Dans sa décision rendue le 29 décembre 2023, la Commission nationale de l’Informatique et des Libertés (« CNIL ») sanctionne la société Yahoo Emea Limited à une amende de 10 millions d’euros en raison de deux manquements.

Le premier manquement relevé par la Commission porte sur le non respect des règles relatives au dépôt des cookies. La société a procédé au dépôt de cookies sur le terminal des utilisateurs alors même que ces derniers n’avaient pas exprimé leur consentement. En effet, selon l’article 82 de la loi Informatique et Libertés, il est nécessaire d’obtenir le consentement préalable des utilisateurs pour les opérations de lecture et d’écriture d’informations dans le terminal d’un utilisateur, ce qui comprend le dépôt de cookies. Cependant, il est également précisé que deux (2) exemptions au consentement existent : lorsque le traceur a pour seule finalité de « permettre ou de faciliter la communication électronique » ou lorsque le traceur s’avère « strictement nécessaire à la fourniture d’un service de communication en ligne à la demande expresse de l’utilisateur. » C’est ainsi que la CNIL lors des contrôles qu’elle opère, vérifie la finalité des cookies déposés sur les terminaux des utilisateurs de Yahoo.com sans leur consentement, et constate que certains des traceurs déposés poursuivent seulement une finalité publicitaire.

Lignes enregistrées.
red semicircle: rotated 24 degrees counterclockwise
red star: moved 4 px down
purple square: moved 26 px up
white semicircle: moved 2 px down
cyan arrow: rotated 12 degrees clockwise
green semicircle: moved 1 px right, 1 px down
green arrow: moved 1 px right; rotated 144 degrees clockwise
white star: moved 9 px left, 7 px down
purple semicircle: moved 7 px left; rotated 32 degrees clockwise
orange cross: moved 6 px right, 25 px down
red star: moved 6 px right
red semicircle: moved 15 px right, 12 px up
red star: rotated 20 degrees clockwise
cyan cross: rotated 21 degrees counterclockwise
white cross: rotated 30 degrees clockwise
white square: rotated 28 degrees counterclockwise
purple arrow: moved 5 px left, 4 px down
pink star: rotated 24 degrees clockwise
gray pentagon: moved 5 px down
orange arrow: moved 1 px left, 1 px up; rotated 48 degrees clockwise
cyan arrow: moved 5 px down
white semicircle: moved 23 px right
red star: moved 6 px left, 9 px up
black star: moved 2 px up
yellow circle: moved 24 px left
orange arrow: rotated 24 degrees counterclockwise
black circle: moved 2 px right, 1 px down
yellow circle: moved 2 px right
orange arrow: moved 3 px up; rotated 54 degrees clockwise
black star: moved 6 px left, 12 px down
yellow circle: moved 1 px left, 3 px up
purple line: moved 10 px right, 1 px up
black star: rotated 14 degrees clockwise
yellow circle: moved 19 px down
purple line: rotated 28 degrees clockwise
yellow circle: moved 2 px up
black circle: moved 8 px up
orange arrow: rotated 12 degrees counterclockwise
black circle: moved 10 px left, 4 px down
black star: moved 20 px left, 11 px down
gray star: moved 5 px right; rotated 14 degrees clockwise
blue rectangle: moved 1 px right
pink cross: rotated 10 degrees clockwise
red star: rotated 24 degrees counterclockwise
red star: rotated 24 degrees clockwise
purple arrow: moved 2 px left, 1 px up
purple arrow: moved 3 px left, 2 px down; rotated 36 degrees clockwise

Série d'exercices.
1. Répondez brièvement, d'après le texte sur la sanction infligée à Yahoo :
(a) Quel est le montant de l'amende prononcée par la CNIL ?
(b) Quel article de la loi Informatique et Libertés exige le consentement préalable des utilisateurs ?
(c) Quelle finalité la CNIL constate-t-elle pour certains des traceurs déposés sans consentement ?
2. Reprenez le texte sur la sanction infligée à Yahoo et prolongez-le à partir de sa dernière phrase.

Corrigé de l'exercice.
1.
(a) 10 millions d'euros.
(b) L'article 82.
(c) Une finalité seulement publicitaire.

2.
Le second manquement reproché concerne les obstacles mis en place sur le service de messagerie électronique « Yahoo ! Mail », lorsque les utilisateurs de ce service souhaitent retirer leur consentement au dépôt des cookies. En effet, lorsque ces derniers souhaitent retirer leur consentement, plusieurs messages s’affichent alors leur indiquant qu’ils ne pourront plus accéder aux services de la société, et perdront notamment leur accès au service de messagerie électronique « Yahoo ! Mail ». Cette pratique, communément appelée cookie wall, c’est-à-dire le fait de lier l’utilisation d’un service à l’inscription de cookies non strictement nécessaires à l’utilisation de ce dernier, n’est pas illégale en soi. Cependant, la CNIL insiste sur le fait que cela n’est pas illégal, à la condition que cela n’entraine pas de préjudice pour l’utilisateur. Or, celui-ci n’était pas informé lorsqu’il donnait son consentement, que le retrait de ce dernier entrainerait la perte d’accès aux services fournis par la société. S’ensuit alors la caractérisation pour la CNIL, d’un préjudice pour l’utilisateur tenant à la perte d’accès au service fourni, notamment en raison de l’absence d’alternative, même payante, prévue par la société.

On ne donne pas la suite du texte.